◆ **Task statement**
Transcribe the passage of the trawl fishing abstract below between "Trawl Fishing Disturbance" and "(Northern Mediterranean Sea)", inclusive.

◆ **Excerpted text**
##########
Trawl Fishing Disturbance and Medium-Term Microfaunal Recolonization Dynamics: A Functional Approach to the Comparison between Sand and Mud Habitats in the Adriatic Sea (Northern Mediterranean Sea)
Fabio Pranovi, Sasa Raicevich, Simone Libralato, Filippo Da Ponte and, Otello Giovanardi
Abstract. Demersal fishing gear affects seabed habitats both directly and indirectly and modifies the processes and dynamics of benthic communities. At present, scientific attention is focused on using the functional approach to better understand the constraints that drive the recolonization of benthic fauna subjected to fishing disturbance. The Northern Adriatic Sea has an extensive trawlable area that is intensively exploited by a variety of trawling gear. Among these, the rapido, a beam trawl used to catch flatfishes on mud substrate and pectinids on sand, appears to have the greatest impact on the benthic habitat. We used various functional indicators (diversity indices, community structure, trophic groups, production analysis, and exergy) to compare the medium-term (9- months) macroinfaunal recolonization processes in sand and mud habitats treated with a single experimental rapido haul. Recolonization was found to be a community-wide process. The early successional stages in the sand habitat were dominated by scavenging organisms that peaked in abundance 7 d after the treatment. In the mud habitat, the trend in scavenger activity was less distinct, although a peak in abundance was recorded 1 month after the treatment. The functional analyses revealed that complete recovery required at least 9 months in both habitats. Finally, data collected on the fishing ground near the sand experimental area were analyzed in order to investigate the chronic disturbance caused by commercial trawling. The fishing ground samples showed a higher spatial heterogeneity than the sand experimental samples. Total abundance, total biomass, and production values in the fishing ground were comparable with the lowest recorded values in the sand experimental area, and the exergy differences suggested that the fishing ground’s benthic community remained in an early successional stage.
##########
◆ **The data**
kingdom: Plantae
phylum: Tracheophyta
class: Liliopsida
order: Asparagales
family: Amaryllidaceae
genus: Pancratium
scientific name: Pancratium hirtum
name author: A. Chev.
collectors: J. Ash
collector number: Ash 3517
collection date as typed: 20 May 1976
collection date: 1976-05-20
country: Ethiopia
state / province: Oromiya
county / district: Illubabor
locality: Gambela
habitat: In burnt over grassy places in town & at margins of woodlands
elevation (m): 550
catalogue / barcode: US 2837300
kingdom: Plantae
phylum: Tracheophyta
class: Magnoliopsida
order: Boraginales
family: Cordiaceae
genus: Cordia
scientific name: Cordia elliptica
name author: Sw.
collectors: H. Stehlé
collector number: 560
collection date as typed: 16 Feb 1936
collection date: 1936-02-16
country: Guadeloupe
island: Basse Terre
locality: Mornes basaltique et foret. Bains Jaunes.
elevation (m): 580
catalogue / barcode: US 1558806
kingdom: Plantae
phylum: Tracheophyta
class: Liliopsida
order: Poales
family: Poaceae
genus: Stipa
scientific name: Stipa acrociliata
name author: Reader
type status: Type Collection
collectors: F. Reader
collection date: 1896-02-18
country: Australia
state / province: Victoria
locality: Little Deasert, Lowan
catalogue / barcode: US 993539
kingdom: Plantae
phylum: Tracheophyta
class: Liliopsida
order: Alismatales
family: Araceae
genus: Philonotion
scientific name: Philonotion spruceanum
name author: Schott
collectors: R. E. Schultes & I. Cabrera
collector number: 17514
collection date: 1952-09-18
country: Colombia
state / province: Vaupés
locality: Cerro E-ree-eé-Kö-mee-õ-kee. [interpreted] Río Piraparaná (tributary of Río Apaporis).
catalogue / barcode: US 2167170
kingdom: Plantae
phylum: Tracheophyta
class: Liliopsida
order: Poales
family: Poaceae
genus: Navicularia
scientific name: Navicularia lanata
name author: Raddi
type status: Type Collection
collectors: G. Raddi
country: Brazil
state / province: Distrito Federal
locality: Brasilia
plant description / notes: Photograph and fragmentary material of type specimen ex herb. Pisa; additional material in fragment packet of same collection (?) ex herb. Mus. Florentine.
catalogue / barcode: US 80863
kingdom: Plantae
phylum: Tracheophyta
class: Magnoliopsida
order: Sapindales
##########
◆ **Output below**
Trawl Fishing Disturbance and Medium-Term Microfaunal Recolonization Dynamics: A Functional Approach to the Comparison between Sand and Mud Habitats in the Adriatic Sea (Northern Mediterranean Sea)